We just bought a Ford 8000 tractor. Never owned a Ford before so we are looking for advice. The price was right and it seems to be an okay tractor. I only see 1 remote on the back, can we install a 2nd remote and will it be expensive? Also would like to put ROPS and a canopy on it, any suggestions on where to find. We are thinking this tractor may work well on a double hay rake, if we can put a 2nd remote and ROPS on it. We like to have extra tractors for the hay season in case of break downs. We are also lazy and really don't like unhooking a tractor from one implement to another, especially during hay season. We like our John Deere's so if someone really likes Ford 8000's we would probably sell it and buy a John Deere. Thanks


----------



## 8350HiTech (Jul 26, 2013)

Martin's Tractor might have a ROPS in the salvage yard. I think I saw one last I was there.


----------



## 8350HiTech (Jul 26, 2013)

Or check with this guy who you might even know. I'm sure he's had a ROPS listed before.

https://baltimore.craigslist.org/grd/d/ford-8000-transmission-hood/6403762310.html


----------



## endrow (Dec 15, 2011)

Bob ,,,,,,,,,,nearby to me ; Burkholder Brothers Tractor sales has made Lebanon County Pa.The Ford Tractor Capitol of the world. Lots of old ford stuff going on up this way . I am not a ford man but I know There are ford parts in this area I will try to find out where ..Guy I know that has old Fords says Wengers Farm Machinery Myerstown Pa . does a lot in Ford parts,, .................... Bob I was down that way Tuesday and cut across Md 273 , Things are looking good your way


----------



## Bob M (Feb 11, 2012)

If you came down 272 and went east on 273 , you probably drove right passed our farm. We are 1.4 miles east of the 272/273 intersection.


----------



## Bob M (Feb 11, 2012)

I actually do know him. And that's a good idea, I will call him. Thanks


----------



## Hayjosh (Mar 24, 2016)

That 8000 is a beast. It's a lot of tractor for not a lot of money, probably the best bang for your buck in all my searching but DAMN did they excel at making one hell of an ugly, goofy looking tractor.

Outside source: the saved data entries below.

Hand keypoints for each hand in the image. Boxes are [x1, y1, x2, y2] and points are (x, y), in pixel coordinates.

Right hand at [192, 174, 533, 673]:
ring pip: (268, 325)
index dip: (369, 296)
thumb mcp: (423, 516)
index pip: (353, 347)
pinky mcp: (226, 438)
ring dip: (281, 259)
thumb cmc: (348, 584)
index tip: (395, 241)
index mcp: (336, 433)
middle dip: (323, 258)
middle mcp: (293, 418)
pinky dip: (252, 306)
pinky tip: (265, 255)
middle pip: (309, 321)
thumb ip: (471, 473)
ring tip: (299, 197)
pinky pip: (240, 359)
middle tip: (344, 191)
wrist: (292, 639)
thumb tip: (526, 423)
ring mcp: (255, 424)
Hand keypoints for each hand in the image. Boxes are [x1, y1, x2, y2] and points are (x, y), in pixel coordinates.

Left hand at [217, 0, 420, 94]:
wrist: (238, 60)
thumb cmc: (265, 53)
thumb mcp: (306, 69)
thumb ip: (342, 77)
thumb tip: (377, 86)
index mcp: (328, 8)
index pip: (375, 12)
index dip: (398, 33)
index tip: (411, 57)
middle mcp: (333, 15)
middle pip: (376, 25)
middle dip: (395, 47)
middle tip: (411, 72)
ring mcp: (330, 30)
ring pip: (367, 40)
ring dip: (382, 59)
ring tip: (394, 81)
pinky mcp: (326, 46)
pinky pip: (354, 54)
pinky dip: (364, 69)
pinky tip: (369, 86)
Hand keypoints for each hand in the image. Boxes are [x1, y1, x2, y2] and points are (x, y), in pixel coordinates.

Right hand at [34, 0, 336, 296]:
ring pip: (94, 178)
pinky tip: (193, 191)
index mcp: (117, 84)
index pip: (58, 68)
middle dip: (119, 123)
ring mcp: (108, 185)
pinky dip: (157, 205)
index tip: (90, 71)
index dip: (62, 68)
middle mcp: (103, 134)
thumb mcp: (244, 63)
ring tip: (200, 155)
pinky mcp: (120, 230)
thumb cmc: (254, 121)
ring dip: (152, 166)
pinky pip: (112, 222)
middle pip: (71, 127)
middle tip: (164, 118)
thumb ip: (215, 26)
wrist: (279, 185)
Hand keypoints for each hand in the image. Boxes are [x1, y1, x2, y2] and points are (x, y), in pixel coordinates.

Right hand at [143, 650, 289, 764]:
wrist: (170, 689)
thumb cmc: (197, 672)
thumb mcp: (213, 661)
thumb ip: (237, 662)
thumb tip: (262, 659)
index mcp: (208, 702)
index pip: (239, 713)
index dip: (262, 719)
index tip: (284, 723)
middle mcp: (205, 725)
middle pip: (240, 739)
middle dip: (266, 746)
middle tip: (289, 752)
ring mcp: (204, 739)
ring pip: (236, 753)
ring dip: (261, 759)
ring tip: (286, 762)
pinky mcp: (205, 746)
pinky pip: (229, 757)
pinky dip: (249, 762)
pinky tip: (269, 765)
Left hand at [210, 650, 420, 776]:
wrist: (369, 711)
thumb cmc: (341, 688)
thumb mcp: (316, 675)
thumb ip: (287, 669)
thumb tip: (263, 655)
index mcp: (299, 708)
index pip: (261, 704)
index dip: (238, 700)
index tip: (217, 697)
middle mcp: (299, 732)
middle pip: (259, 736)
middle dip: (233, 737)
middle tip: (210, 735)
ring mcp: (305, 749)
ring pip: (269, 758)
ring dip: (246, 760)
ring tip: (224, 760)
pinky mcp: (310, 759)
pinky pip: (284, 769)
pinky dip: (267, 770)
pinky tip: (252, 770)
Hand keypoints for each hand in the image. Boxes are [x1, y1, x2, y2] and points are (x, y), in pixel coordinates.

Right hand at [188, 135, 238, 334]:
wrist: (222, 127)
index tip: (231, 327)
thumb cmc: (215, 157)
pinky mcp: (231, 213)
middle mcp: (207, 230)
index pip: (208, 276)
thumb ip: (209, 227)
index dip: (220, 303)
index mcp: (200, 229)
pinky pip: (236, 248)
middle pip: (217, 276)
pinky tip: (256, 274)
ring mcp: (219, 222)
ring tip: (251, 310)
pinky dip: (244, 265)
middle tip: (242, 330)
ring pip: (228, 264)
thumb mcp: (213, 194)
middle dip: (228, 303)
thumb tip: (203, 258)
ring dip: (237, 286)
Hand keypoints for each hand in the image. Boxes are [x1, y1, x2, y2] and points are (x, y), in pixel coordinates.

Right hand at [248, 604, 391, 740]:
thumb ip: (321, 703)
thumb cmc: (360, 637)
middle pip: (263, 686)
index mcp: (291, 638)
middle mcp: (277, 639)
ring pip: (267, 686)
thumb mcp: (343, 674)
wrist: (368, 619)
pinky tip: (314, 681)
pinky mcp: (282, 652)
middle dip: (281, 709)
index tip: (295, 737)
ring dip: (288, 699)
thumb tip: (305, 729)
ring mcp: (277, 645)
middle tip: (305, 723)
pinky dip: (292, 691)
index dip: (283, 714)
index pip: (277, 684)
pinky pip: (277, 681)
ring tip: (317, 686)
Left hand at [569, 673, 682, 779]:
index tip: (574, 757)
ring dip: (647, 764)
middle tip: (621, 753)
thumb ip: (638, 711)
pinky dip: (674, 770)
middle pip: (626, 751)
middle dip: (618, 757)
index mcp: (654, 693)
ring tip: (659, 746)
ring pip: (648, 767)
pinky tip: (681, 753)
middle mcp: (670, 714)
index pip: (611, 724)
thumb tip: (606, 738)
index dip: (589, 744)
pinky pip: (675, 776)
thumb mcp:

If I need to buy another tractor though it will be because I need more power and an 8000 is what I'd get. I'm really a fan of those blue tractors.


----------



## endrow (Dec 15, 2011)

Bob M said:


> If you came down 272 and went east on 273 , you probably drove right passed our farm. We are 1.4 miles east of the 272/273 intersection.


 I did and next time I'll wave


----------



## Hayjosh (Mar 24, 2016)

.


----------



## MT hayer (Mar 1, 2014)

If you look at most john Deere collections, they have a lot of shiny green tractors. And the funny part is, in the shed, with a mower and or loader, is a good old Ford! Just saying!

You will be fine. Do a little maintenance to it. I don't remember on an 8000, but the injection pump might have it's own oil, which needs to be serviced. I use a 10w 30 diesel oil in our 5000. If it doesn't already, change it to a delco alternator so it keeps the battery up and will save the starter.

I think you will like big blue. Sounds like a yard close to you for parts.


----------



## Vol (Jul 5, 2009)

MT hayer said:


> If you look at most john Deere collections, they have a lot of shiny green tractors. And the funny part is, in the shed, with a mower and or loader, is a good old Ford! Just saying!


Hmmmm. I have not seen that. Been my experience that you find more green in the sheds. 

Regards, Mike


----------



## FarmerCline (Oct 12, 2011)

I'm not going to say that a Ford isn't a good tractor and it sounds like you got a good deal but let's just say they aren't a Deere. I started out with Ford tractors of that era....nothing as big as a 8000 though. When I bought my first Deere of the same era I sold the Fords and never looked back.


----------



## Beav (Feb 14, 2016)

When we converted to no-till in 1996 we had to sell our 7600 and 9600 Fords because the dealer would not take both in trade and would only give $5000 in trade for either one. We did get them sold but we really lost money on the deal. They were good tractors lots of power but in this area they we orphans nobody wanted.


----------



## JD3430 (Jan 1, 2012)

Bob is this the Ford 8000?
https://lancaster.craigslist.org/grd/d/ford-8000/6426908021.html


----------



## Bob M (Feb 11, 2012)

Yes, it is


----------